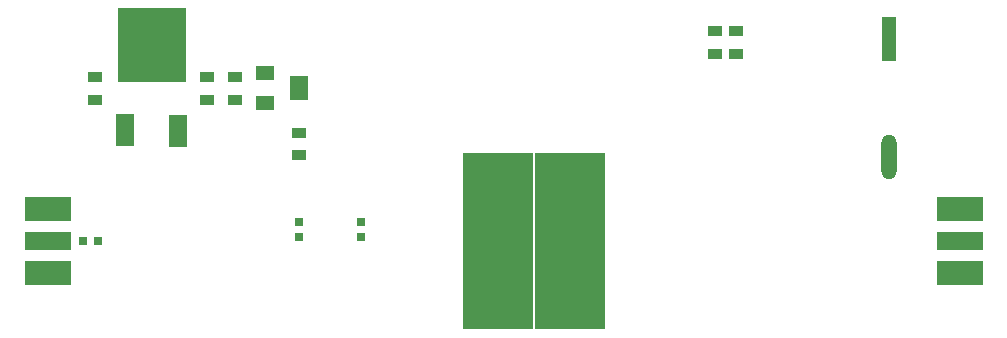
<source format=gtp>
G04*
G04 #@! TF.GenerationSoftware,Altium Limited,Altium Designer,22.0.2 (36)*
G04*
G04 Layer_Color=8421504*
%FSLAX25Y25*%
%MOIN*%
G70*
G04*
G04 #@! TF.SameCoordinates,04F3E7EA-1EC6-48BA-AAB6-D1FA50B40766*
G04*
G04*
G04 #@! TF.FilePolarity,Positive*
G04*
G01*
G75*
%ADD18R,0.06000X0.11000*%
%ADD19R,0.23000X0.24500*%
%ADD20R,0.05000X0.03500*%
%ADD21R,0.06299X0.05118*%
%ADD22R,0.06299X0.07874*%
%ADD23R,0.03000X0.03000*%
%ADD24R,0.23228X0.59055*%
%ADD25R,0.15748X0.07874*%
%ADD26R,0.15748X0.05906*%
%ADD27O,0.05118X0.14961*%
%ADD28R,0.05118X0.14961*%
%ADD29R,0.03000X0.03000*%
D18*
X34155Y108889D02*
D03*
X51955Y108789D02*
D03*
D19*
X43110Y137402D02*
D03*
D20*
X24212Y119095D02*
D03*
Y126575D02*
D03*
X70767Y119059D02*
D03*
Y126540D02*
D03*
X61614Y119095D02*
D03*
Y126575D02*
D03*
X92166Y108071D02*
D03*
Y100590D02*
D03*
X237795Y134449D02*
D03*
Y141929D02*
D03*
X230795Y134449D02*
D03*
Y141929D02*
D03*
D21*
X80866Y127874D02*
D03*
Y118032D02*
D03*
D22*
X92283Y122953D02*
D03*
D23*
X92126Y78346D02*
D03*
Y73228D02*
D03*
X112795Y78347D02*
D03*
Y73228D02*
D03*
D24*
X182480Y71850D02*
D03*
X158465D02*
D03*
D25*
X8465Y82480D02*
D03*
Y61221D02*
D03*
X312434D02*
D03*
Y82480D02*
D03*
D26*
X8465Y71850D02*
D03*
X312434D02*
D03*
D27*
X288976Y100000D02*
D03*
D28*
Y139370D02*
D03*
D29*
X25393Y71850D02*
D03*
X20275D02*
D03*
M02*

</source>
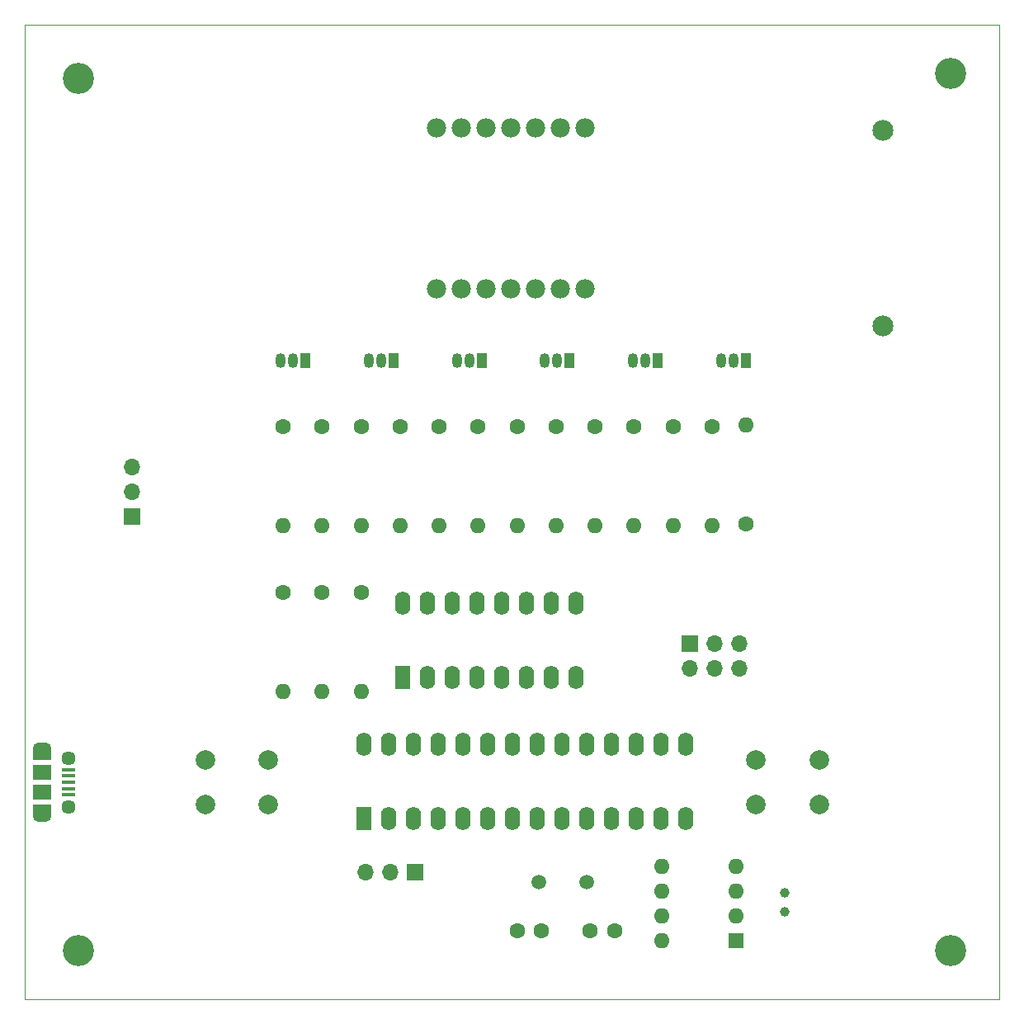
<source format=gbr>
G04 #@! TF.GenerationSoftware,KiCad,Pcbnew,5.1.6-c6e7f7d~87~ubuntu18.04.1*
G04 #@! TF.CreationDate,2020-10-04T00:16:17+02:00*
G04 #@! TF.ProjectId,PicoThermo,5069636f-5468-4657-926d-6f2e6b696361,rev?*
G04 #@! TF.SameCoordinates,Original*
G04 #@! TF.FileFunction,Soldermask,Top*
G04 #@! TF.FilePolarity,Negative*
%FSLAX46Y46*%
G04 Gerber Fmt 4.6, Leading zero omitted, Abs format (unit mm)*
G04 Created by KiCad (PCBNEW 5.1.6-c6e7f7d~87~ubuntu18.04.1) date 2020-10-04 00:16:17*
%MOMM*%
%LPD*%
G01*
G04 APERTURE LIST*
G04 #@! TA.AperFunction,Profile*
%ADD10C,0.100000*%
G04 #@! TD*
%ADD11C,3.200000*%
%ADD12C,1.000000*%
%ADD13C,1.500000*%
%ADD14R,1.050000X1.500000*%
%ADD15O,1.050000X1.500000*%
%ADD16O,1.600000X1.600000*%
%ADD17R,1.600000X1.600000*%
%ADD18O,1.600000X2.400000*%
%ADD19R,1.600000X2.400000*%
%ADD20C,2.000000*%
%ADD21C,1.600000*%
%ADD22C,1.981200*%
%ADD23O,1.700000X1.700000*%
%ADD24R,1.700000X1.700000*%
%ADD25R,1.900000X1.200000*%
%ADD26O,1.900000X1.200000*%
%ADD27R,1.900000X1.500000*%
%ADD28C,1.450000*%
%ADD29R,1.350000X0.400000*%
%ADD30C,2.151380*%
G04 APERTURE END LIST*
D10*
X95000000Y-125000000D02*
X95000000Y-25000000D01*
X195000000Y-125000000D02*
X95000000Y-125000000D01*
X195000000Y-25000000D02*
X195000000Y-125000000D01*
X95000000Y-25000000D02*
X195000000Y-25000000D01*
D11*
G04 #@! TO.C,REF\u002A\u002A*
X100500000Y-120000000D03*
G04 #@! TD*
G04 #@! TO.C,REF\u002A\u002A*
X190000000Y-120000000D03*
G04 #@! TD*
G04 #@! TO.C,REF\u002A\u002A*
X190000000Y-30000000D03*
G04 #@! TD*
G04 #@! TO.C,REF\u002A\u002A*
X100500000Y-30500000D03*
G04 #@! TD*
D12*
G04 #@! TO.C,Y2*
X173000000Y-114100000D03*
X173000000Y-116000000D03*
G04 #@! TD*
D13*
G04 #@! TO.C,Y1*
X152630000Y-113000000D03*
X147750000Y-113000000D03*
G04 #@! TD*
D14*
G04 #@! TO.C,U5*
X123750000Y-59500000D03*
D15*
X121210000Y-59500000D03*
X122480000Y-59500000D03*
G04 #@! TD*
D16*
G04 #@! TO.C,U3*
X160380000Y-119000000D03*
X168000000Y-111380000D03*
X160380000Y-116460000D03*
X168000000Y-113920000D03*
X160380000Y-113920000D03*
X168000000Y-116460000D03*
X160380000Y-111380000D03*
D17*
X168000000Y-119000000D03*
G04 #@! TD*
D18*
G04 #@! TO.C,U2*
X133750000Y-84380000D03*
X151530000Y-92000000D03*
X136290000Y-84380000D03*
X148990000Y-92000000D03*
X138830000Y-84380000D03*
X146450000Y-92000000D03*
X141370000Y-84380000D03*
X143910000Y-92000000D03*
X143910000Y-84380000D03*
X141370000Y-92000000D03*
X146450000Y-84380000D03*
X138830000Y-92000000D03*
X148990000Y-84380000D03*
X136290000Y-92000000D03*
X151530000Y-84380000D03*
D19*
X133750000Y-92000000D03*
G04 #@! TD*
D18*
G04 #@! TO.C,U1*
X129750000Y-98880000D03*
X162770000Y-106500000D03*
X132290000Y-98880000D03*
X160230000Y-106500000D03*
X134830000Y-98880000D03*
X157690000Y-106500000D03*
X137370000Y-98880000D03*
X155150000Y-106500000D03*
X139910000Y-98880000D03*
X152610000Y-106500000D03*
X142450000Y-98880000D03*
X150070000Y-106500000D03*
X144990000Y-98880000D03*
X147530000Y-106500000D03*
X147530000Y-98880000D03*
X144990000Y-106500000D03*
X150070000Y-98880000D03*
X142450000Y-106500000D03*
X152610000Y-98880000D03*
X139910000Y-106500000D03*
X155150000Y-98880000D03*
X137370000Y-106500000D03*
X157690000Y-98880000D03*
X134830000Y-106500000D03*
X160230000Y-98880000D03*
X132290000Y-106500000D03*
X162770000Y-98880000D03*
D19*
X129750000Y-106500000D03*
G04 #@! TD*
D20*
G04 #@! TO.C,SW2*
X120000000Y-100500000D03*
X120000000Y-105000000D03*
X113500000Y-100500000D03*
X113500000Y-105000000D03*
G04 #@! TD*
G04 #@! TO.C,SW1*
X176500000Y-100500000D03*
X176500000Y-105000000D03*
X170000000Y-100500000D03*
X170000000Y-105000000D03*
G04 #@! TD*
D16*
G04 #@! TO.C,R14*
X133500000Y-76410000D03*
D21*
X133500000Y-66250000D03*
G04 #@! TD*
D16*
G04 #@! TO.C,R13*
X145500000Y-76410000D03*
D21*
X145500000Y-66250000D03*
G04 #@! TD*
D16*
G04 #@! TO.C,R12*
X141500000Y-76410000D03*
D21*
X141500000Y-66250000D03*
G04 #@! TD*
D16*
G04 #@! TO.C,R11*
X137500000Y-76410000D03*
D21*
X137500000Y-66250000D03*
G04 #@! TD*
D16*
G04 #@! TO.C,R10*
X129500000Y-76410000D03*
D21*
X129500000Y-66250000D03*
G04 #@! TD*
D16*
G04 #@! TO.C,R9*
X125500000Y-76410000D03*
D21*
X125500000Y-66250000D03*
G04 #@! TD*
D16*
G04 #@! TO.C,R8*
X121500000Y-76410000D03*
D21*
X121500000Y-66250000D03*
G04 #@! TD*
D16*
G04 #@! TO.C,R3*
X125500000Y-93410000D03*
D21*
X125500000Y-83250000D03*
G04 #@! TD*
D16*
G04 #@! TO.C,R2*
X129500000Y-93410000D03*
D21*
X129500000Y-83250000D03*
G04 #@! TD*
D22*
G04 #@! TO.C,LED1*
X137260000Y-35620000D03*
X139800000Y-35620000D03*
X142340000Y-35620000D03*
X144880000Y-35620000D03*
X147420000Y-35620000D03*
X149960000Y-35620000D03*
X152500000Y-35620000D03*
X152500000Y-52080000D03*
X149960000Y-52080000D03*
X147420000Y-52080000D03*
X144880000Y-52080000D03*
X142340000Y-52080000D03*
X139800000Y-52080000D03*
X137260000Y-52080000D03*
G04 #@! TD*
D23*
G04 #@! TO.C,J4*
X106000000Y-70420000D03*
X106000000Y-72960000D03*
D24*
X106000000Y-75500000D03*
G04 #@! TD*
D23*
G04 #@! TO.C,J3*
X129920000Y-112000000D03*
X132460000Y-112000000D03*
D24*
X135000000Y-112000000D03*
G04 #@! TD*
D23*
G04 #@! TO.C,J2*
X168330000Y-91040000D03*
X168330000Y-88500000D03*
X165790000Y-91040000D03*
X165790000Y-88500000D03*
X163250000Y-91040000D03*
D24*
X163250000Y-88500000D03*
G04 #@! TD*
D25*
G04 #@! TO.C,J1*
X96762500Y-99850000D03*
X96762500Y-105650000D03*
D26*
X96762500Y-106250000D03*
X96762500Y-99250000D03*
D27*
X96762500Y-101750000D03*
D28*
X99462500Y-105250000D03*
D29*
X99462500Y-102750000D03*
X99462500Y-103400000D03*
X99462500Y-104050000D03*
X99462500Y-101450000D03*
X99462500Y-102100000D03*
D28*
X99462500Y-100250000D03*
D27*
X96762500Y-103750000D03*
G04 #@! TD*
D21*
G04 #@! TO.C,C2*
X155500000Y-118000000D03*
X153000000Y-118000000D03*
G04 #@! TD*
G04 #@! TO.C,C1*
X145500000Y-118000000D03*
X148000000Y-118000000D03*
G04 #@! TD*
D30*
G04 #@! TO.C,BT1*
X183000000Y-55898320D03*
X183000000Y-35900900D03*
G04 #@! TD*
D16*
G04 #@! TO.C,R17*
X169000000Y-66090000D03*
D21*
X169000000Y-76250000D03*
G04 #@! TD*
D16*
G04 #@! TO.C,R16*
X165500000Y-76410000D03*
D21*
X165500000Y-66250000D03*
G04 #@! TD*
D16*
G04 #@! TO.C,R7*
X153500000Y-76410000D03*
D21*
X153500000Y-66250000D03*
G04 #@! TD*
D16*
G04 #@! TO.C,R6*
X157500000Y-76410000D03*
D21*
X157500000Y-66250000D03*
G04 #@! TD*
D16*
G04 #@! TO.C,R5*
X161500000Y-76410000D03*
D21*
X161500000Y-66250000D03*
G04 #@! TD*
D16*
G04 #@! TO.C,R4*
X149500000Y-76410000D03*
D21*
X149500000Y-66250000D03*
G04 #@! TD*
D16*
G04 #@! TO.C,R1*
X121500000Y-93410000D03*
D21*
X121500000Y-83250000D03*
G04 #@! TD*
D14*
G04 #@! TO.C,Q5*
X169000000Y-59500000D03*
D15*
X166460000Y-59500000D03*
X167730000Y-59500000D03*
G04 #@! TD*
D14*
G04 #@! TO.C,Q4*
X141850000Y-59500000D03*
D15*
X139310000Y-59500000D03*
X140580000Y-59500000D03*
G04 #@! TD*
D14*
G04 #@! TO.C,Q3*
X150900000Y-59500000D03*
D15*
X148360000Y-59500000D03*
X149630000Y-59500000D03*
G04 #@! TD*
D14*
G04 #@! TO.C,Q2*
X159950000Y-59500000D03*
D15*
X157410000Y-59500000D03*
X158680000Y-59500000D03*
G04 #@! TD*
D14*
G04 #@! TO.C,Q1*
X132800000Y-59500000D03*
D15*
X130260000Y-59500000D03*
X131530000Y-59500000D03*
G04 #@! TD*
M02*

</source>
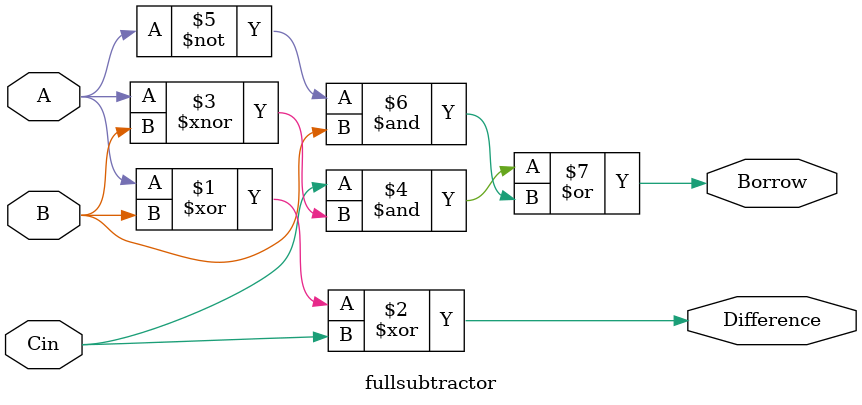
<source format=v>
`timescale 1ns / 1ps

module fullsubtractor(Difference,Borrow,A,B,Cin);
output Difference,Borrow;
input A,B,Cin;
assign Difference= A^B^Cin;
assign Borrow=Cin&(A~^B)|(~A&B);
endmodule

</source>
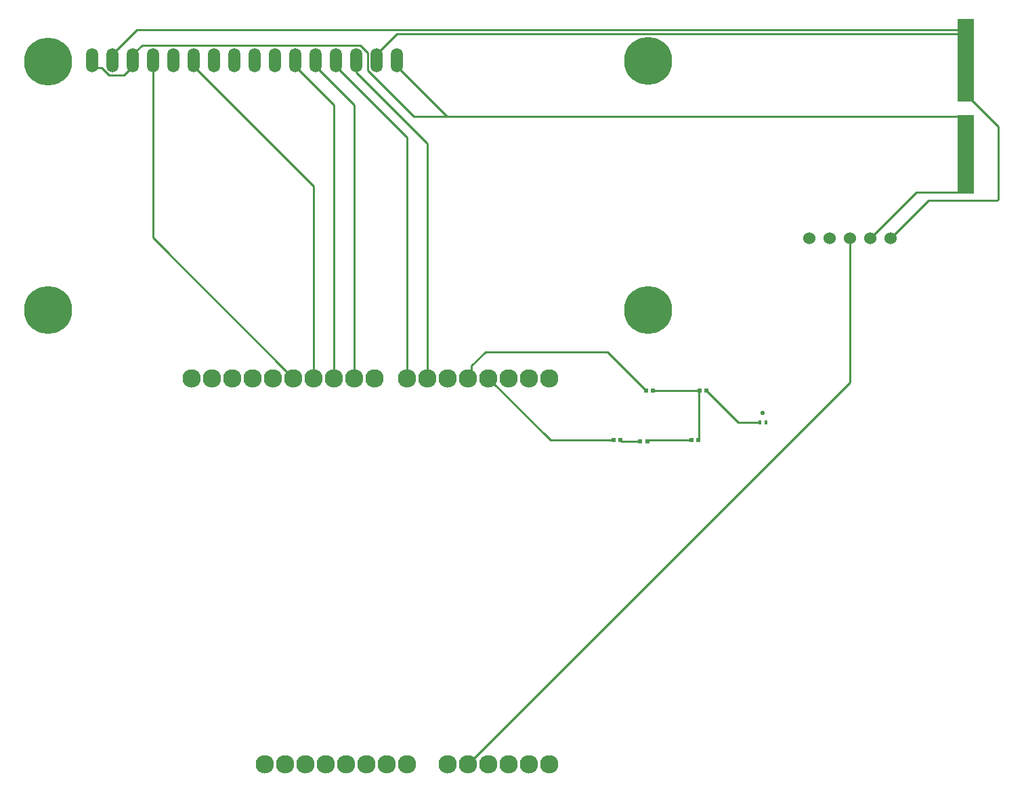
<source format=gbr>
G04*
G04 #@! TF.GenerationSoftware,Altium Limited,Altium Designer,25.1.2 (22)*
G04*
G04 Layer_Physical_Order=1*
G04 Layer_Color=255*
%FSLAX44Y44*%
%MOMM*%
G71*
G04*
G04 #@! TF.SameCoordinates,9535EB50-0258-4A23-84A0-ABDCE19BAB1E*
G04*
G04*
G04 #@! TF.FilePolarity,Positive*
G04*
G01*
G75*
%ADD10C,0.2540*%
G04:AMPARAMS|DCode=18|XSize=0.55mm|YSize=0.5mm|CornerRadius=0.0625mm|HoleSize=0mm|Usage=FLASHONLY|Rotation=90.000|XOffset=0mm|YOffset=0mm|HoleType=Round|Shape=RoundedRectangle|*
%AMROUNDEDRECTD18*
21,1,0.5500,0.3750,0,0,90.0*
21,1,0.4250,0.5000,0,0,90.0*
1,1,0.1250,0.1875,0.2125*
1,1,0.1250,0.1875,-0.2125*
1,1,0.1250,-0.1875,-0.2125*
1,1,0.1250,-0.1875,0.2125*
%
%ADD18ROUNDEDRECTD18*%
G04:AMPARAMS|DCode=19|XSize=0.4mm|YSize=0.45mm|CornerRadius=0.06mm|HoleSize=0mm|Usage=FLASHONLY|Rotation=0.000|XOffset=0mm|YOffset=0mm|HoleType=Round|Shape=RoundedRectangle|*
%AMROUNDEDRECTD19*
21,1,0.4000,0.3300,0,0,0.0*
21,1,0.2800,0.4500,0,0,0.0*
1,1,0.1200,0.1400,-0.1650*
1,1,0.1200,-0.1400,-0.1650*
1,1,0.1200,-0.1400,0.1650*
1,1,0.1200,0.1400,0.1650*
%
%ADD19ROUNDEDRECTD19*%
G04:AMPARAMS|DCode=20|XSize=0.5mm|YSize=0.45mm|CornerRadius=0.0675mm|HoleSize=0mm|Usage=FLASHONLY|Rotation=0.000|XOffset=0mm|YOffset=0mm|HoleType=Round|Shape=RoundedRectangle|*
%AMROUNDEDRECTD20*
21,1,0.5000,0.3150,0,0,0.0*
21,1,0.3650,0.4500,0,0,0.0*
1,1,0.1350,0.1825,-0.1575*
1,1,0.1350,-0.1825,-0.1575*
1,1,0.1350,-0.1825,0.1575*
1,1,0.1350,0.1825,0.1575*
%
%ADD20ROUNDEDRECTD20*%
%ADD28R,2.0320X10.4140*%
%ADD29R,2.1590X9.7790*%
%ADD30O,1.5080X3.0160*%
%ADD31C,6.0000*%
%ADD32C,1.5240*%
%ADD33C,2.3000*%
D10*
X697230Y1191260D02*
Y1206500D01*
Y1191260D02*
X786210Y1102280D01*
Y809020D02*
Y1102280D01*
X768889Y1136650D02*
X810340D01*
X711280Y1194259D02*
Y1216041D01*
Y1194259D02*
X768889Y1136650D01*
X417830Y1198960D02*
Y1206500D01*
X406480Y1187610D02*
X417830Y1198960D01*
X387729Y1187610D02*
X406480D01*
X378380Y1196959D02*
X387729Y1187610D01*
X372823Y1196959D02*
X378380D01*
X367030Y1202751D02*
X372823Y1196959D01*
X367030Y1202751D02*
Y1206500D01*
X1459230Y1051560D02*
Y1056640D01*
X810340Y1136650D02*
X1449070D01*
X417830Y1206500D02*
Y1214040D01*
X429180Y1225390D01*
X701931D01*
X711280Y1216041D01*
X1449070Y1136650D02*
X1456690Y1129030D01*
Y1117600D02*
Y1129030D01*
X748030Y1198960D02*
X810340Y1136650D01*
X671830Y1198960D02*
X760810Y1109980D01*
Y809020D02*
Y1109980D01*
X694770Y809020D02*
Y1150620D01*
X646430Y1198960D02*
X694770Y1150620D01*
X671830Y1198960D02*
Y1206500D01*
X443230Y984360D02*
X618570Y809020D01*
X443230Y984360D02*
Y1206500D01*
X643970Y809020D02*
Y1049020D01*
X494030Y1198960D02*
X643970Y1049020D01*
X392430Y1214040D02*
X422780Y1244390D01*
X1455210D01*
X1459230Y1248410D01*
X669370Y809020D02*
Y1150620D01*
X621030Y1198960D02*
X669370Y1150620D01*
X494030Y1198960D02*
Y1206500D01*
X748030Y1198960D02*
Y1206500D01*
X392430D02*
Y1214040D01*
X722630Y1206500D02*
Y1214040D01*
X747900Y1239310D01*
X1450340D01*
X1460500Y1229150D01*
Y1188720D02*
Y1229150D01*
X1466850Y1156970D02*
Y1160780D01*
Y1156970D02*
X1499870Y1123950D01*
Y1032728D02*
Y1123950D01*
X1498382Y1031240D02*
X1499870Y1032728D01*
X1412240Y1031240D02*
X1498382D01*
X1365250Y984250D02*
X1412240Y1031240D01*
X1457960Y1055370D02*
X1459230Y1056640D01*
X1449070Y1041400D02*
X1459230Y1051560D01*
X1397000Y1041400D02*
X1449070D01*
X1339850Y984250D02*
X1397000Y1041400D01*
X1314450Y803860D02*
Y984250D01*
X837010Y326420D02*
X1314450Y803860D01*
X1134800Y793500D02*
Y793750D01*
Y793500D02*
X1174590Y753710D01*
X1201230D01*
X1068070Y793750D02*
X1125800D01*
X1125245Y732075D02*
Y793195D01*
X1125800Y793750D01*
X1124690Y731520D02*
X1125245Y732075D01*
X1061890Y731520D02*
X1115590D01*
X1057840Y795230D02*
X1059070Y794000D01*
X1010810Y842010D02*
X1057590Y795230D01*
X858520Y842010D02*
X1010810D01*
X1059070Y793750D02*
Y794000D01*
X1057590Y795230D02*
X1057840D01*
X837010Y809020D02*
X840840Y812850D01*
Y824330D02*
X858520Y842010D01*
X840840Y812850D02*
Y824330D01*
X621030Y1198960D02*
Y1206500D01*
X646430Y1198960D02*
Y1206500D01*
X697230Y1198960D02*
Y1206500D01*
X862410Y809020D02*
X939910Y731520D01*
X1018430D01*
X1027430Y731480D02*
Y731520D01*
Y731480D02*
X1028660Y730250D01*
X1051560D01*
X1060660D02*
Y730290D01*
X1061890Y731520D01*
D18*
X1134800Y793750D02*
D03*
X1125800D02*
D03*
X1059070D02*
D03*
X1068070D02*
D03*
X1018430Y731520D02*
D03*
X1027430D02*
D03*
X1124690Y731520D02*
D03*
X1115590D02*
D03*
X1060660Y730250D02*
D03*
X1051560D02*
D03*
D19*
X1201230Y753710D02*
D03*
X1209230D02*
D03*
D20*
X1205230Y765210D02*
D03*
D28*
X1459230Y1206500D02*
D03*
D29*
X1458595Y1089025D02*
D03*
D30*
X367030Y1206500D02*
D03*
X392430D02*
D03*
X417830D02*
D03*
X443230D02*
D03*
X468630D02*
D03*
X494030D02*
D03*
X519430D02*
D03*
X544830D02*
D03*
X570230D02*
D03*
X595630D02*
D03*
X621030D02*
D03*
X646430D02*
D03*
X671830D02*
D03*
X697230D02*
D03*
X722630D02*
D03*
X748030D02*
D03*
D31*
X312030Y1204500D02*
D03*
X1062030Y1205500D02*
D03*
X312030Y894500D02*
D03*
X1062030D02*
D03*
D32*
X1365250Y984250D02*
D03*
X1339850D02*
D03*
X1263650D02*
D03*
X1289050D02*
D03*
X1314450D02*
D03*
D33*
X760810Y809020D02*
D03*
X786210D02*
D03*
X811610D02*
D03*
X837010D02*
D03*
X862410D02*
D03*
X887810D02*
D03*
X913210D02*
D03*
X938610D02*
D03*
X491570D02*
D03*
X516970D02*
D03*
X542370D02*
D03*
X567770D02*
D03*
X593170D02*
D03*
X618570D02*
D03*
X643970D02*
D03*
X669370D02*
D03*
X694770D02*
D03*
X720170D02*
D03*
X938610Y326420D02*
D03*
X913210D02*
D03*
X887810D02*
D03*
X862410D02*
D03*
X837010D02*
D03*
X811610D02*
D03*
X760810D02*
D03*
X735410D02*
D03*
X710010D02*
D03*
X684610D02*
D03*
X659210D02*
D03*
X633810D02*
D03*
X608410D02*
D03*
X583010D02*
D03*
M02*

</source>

━━━

## INSTRUCTION
Starting with the line above that holds "G04 #@! TO.C,J2*" and stopping with the line that holds "G04 #@! TO.C,Q4*", reproduce each line exactly, omitting all other lines.

## EXERCISE OUTPUT
G04 #@! TO.C,J2*
X168330000Y-91040000D03*
X168330000Y-88500000D03*
X165790000Y-91040000D03*
X165790000Y-88500000D03*
X163250000Y-91040000D03*
D24*
X163250000Y-88500000D03*
G04 #@! TD*
D25*
G04 #@! TO.C,J1*
X96762500Y-99850000D03*
X96762500Y-105650000D03*
D26*
X96762500Y-106250000D03*
X96762500Y-99250000D03*
D27*
X96762500Y-101750000D03*
D28*
X99462500Y-105250000D03*
D29*
X99462500Y-102750000D03*
X99462500Y-103400000D03*
X99462500Y-104050000D03*
X99462500Y-101450000D03*
X99462500Y-102100000D03*
D28*
X99462500Y-100250000D03*
D27*
X96762500Y-103750000D03*
G04 #@! TD*
D21*
G04 #@! TO.C,C2*
X155500000Y-118000000D03*
X153000000Y-118000000D03*
G04 #@! TD*
G04 #@! TO.C,C1*
X145500000Y-118000000D03*
X148000000Y-118000000D03*
G04 #@! TD*
D30*
G04 #@! TO.C,BT1*
X183000000Y-55898320D03*
X183000000Y-35900900D03*
G04 #@! TD*
D16*
G04 #@! TO.C,R17*
X169000000Y-66090000D03*
D21*
X169000000Y-76250000D03*
G04 #@! TD*
D16*
G04 #@! TO.C,R16*
X165500000Y-76410000D03*
D21*
X165500000Y-66250000D03*
G04 #@! TD*
D16*
G04 #@! TO.C,R7*
X153500000Y-76410000D03*
D21*
X153500000Y-66250000D03*
G04 #@! TD*
D16*
G04 #@! TO.C,R6*
X157500000Y-76410000D03*
D21*
X157500000Y-66250000D03*
G04 #@! TD*
D16*
G04 #@! TO.C,R5*
X161500000Y-76410000D03*
D21*
X161500000Y-66250000D03*
G04 #@! TD*
D16*
G04 #@! TO.C,R4*
X149500000Y-76410000D03*
D21*
X149500000Y-66250000D03*
G04 #@! TD*
D16*
G04 #@! TO.C,R1*
X121500000Y-93410000D03*
D21*
X121500000Y-83250000D03*
G04 #@! TD*
D14*
G04 #@! TO.C,Q5*
X169000000Y-59500000D03*
D15*
X166460000Y-59500000D03*
X167730000Y-59500000D03*
G04 #@! TD*
D14*
G04 #@! TO.C,Q4*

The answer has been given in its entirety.